Stored items

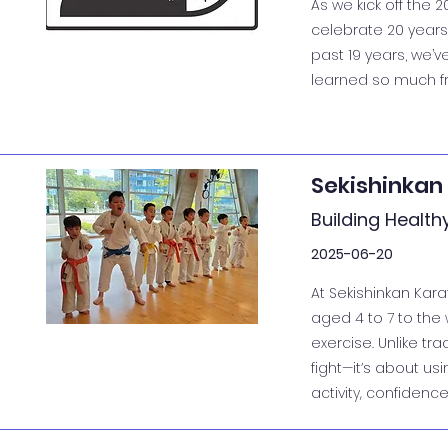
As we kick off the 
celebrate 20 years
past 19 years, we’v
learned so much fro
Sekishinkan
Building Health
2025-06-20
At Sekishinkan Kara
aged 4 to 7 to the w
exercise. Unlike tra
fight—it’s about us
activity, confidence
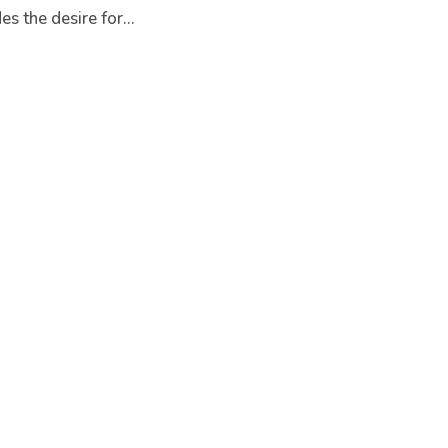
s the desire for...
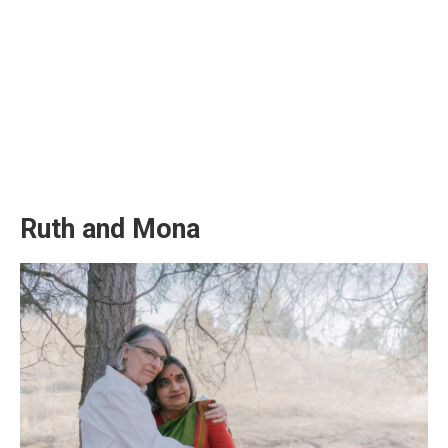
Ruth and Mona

...

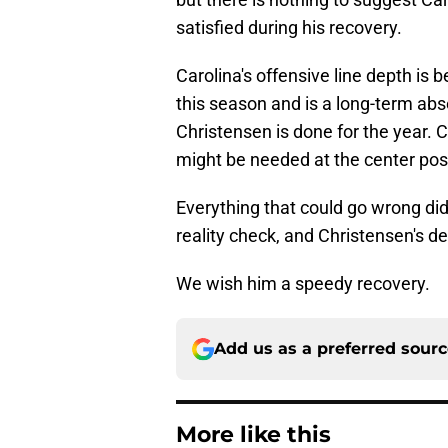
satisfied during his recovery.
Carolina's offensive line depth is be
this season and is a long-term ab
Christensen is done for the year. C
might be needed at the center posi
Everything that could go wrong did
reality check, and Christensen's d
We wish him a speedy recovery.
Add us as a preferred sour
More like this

Try it: Copy each line above that has the word "this".

Answer space:
this season and is a long-term ab
More like this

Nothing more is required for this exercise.